Une sortie malgré tout honorable

« J’ai quitté la présidence du gouvernement et je vais quitter celle du parti. Mais, croyez-moi, je n’ai aucun problème avec cela ! », a déclaré Benkirane dans un discours qui avait l’allure d’un testament politique. « C’est un discours d’adieu de ma fonction de secrétaire général », a-t-il lâché, appelant ses pairs à rester « unis, libres et responsables » pour dépasser la crise à laquelle le parti est confronté.

Il avoue néanmoins avoir subi « deux coups » qui lui ont fait « très mal » : celui de son limogeage par le roi de son poste de chef de gouvernement et celui de l’entrée de l’Union socialiste des forces populaires (USFP) au sein de ce même gouvernement alors qu’il n’en voulait pas. « Ces coups auraient pu m’anéantir, je ne suis qu’un simple être humain après tout.
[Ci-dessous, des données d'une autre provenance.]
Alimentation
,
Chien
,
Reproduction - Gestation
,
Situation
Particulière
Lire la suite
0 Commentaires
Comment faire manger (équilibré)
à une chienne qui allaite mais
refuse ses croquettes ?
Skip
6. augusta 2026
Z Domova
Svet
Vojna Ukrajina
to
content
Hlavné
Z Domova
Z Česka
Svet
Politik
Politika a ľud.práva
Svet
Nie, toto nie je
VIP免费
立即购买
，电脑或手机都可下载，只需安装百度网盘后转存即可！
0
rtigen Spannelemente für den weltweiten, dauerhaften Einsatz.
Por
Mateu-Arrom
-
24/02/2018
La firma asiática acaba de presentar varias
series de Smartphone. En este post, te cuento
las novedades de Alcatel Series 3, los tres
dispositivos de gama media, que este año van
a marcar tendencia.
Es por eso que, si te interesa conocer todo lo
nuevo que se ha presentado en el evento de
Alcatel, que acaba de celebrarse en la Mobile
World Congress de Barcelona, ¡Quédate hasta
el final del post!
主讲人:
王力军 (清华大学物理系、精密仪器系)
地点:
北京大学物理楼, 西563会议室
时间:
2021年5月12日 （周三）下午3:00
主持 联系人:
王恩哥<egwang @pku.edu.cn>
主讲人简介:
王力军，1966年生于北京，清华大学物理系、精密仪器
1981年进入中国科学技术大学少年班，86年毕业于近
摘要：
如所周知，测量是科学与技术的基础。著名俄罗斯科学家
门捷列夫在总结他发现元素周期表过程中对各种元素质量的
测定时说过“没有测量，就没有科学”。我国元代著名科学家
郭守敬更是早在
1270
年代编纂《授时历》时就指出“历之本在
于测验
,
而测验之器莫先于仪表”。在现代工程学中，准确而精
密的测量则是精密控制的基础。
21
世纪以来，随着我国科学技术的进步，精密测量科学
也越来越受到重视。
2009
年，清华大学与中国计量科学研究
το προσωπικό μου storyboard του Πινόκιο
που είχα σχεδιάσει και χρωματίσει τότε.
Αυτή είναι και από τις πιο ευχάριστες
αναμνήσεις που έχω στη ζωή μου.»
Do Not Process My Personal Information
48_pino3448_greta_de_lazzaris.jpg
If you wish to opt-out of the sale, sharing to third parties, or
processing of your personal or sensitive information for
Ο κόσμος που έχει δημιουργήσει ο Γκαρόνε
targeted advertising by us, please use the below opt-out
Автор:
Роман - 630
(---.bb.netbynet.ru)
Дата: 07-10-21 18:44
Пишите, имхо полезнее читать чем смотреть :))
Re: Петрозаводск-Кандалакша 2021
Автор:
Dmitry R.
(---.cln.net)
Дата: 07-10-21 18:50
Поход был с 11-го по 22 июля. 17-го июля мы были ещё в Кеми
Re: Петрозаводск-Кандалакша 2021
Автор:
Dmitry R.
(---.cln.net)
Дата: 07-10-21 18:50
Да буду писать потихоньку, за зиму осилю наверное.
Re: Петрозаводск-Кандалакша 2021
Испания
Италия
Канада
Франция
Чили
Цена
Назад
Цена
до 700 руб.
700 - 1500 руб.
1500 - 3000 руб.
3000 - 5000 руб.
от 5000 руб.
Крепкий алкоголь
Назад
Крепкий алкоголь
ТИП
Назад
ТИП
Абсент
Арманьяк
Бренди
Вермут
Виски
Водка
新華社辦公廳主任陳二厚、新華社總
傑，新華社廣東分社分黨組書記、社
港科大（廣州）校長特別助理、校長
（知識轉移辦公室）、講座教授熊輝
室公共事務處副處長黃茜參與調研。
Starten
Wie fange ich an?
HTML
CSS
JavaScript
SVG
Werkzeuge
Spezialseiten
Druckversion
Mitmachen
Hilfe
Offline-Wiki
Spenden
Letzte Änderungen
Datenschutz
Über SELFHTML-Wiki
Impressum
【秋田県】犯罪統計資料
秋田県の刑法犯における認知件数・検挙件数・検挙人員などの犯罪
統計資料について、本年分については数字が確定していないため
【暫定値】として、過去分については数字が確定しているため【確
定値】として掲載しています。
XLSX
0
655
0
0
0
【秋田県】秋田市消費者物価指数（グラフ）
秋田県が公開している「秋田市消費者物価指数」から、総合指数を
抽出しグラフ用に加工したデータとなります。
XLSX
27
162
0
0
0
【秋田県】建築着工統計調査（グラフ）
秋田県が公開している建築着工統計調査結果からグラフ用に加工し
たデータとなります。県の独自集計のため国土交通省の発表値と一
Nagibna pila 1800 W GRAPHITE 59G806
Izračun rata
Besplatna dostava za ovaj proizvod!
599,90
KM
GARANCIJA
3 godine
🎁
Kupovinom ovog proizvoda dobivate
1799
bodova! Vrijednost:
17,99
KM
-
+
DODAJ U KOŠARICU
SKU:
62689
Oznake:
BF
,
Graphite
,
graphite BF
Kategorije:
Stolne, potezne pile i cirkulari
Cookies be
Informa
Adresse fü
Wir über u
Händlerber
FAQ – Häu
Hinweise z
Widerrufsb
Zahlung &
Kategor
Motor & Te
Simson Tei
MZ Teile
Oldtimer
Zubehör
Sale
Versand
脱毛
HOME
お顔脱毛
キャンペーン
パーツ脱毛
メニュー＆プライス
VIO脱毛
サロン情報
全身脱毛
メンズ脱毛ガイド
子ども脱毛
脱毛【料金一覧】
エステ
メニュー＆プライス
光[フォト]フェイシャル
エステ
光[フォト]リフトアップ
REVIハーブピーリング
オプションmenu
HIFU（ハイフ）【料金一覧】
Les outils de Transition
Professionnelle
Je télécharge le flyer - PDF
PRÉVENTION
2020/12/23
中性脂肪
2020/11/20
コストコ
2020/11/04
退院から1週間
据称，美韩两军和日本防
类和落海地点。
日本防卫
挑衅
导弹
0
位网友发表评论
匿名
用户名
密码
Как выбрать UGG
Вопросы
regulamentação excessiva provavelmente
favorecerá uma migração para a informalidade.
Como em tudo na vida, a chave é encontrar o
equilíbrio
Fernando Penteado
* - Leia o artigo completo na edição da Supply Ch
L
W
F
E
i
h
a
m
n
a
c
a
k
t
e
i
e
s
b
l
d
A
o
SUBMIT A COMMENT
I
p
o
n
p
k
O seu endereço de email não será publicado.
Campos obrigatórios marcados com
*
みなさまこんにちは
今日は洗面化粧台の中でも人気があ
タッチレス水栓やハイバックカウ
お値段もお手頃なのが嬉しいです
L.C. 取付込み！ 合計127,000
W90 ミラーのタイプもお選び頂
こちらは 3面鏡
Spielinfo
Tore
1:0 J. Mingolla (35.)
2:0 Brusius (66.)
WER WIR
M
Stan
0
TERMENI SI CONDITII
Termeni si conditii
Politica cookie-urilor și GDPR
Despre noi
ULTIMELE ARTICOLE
Mais quand je suis rentré à la maison et qu’on s’est enlacé ma femme et moi , on s’est dit : Alhamdou Lillah (Merci à Dieu), c’est pas grave ! ».

Une procédure légaliste

Dimanche, les membres du Conseil national sortant ainsi que ceux nouvellement élus ont désigné huit candidats au poste de secrétaire général :  Saadeddine El Othmani, chef du gouvernement ; Driss El Azami El Idrissi, maire de Fès ; Jamaâ El Moatassim, chef du cabinet de Saadeddine El Othmani ; Mustapha Ramid, ministre d’État chargé des Droits de l’homme ; Slimane El Amrani, responsable communication du PJD ;Aziz Rebbah, ministre de l’Énergie et des mines ; Abdelaziz Aftati, ancien député; et Abdelaziz El Omari, maire de Casablanca. 

Mais six de ces candidats ont préféré abandonner en cours de route. Ne restaient alors que deux : Saadeddine El Othmani et Driss El Azami El Idrissi. Et le premier partait favori du fait qu’il dirige la majorité gouvernementale.

Ce dimanche, le congrès du PJD s’est déroulé au même moment qu’une vaste manifestation de soutien au peuple palestinien. Des milliers de Marocains ont défilé sur l’avenue Mohammed V de la capitale pour exprimer leur refus de la décision américaine de reconnaître Jérusalem comme capitale Israël.